The anterior sagittal transrectal approach (ASTRA) gradually became popular to treat urogenital sinus anomalies. It provided much better exposure however the morbidity associated with this technique could be potentially decreased if the anterior sagittal access were to be made without sectioning the rectum. Leite et al.  reported on their initial experience using anterior approach without rectal sectioning and concluded that the technique was feasible and provided excellent exposure to the posterior urethra in most cases [9]. The technique was less morbid as it avoided the splitting and suturing of the anterior rectal wall.

The posterior sagittal approach as described in our case is a good access while dealing with urogenital sinus anomaly associated with anterior displacement of the anus. This access not only provides good exposure of the vagina and urethra, but also helps in positioning of the anus posteriorly. A band of skin can be mobilized easily in-between the anus and the vagina. The final appearance becomes more acceptable to the patient.

References

1. Rink RC, Kaefer M. Surgical Management of Disorders of Sexual Differentiation, Cloacal Malformation, and Other Abnormalities of the Genitalia in Girls. In: Wein AJ, Kavoussi LR, Novick AC, Partin AW and Peters CA ed Campbell-Walsh Urology, 10th Ed, Elsevier-Saunders, Philadelphia, 2012: pp. 3629-3666.
2. Rink RC, Adams MC, Misseri R. Anew classification for genital ambiguity and urogenital sinus anomalies. BJU Int 2005;95:638-642.
3. Pippi Salle JL, Lorenzo AJ, Jesus LE, Leslie B, AlSaid A, Macedo FN,  et al. Surgical Treatment of High Urogenital Sinuses Using the Anterior Sagittal Transrectal Approach: A Useful Strategy to Optimize Exposure and Outcomes. J Urol 2012;187:1024-1031.

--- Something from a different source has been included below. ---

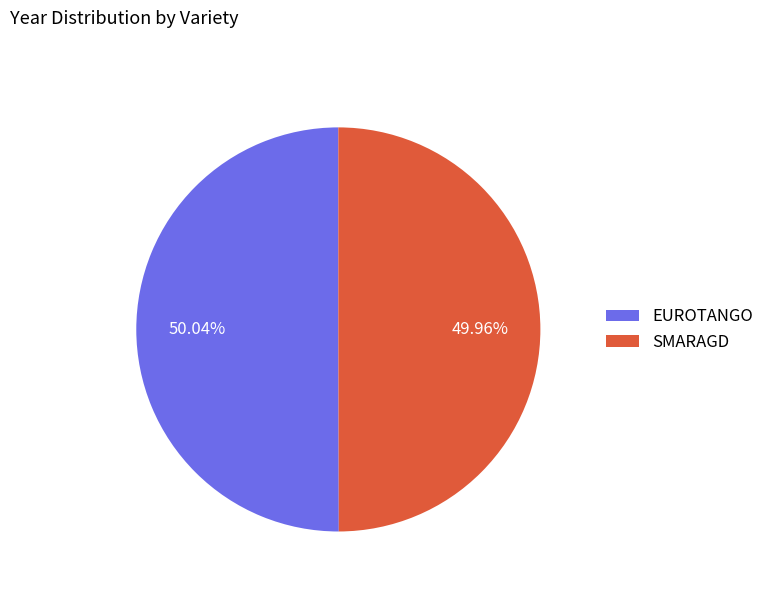

What percentage is the SMARAGD slice, to the nearest percent?

50%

4. Jednak R, Ludwikowski B, González R. Total urogenital sinus mobilization: a modified perineal approach for feminizing genitoplasty and urogenital sinus repair. J Urol 2001;165:2347.
5. Braga LH, Lorenzo AJ, Tatsuo ES, Silva IN, Pippi Salle JL. Prospective evaluation of feminizing genitoplasty using partial urogenital sinus mobilization for congenital adrenal hyperplasia. J Urol 2006;176:2199.

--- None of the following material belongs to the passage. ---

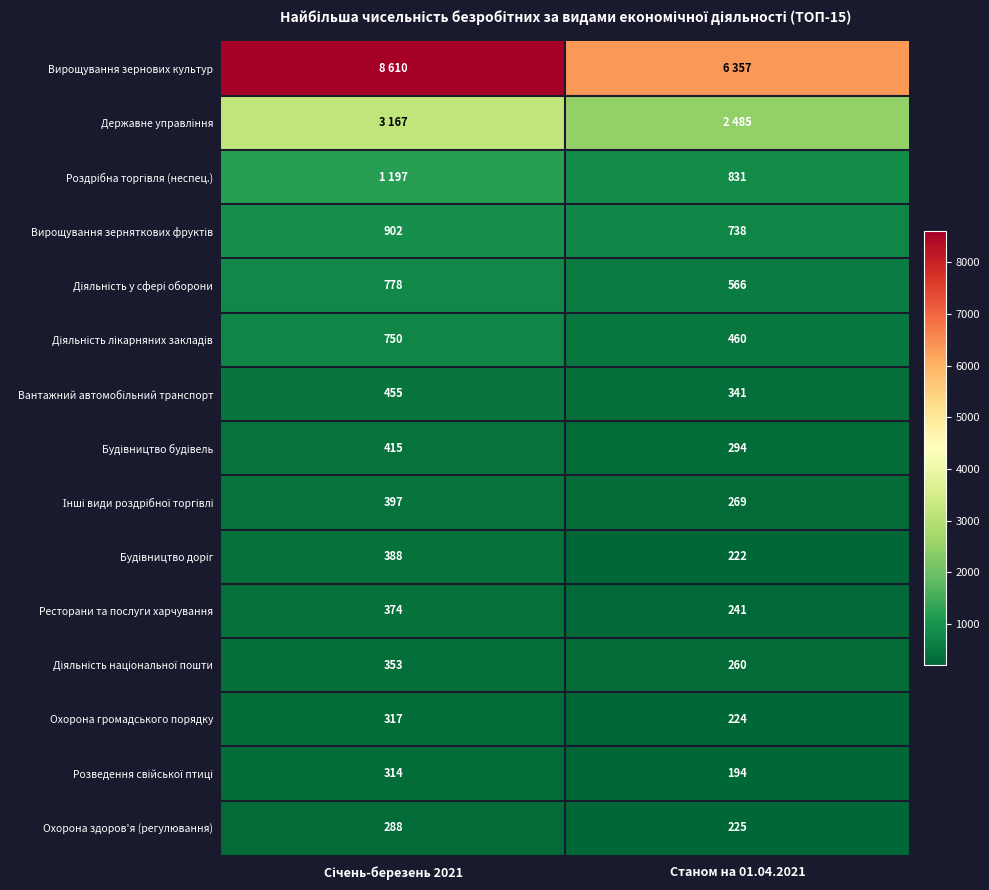

What is the sum of the Державне управління values at Станом на 01.04.2021 and Січень-березень 2021?

5652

6. Hendren WH, Crawford JD. Adrenogenital syndrome: the anatomy of the anomaly and its repair. Some new concepts. J Pediatr Surg 1969;4:49.
7. Peña A. Total urogenital mobilization - an easier way to repair cloacas. J Pediatr Surg 1997;32:263.
8. Hoag CC, Gotto GT, Morrison KB, Coleman GU, MacNeily AE. Long-term functional outcome and satisfaction of patients with hypospadias repaired in childhood Can Urol Assoc J. 2008;2(1):23-31.
9. Leite MTC, Fachin CG,  Maranhão RFA,  Shida MEF, José Luiz Martins. Anterior sagittal approach without splitting the rectal wall. Int J Surg Case Rep. 2013;4:723–726.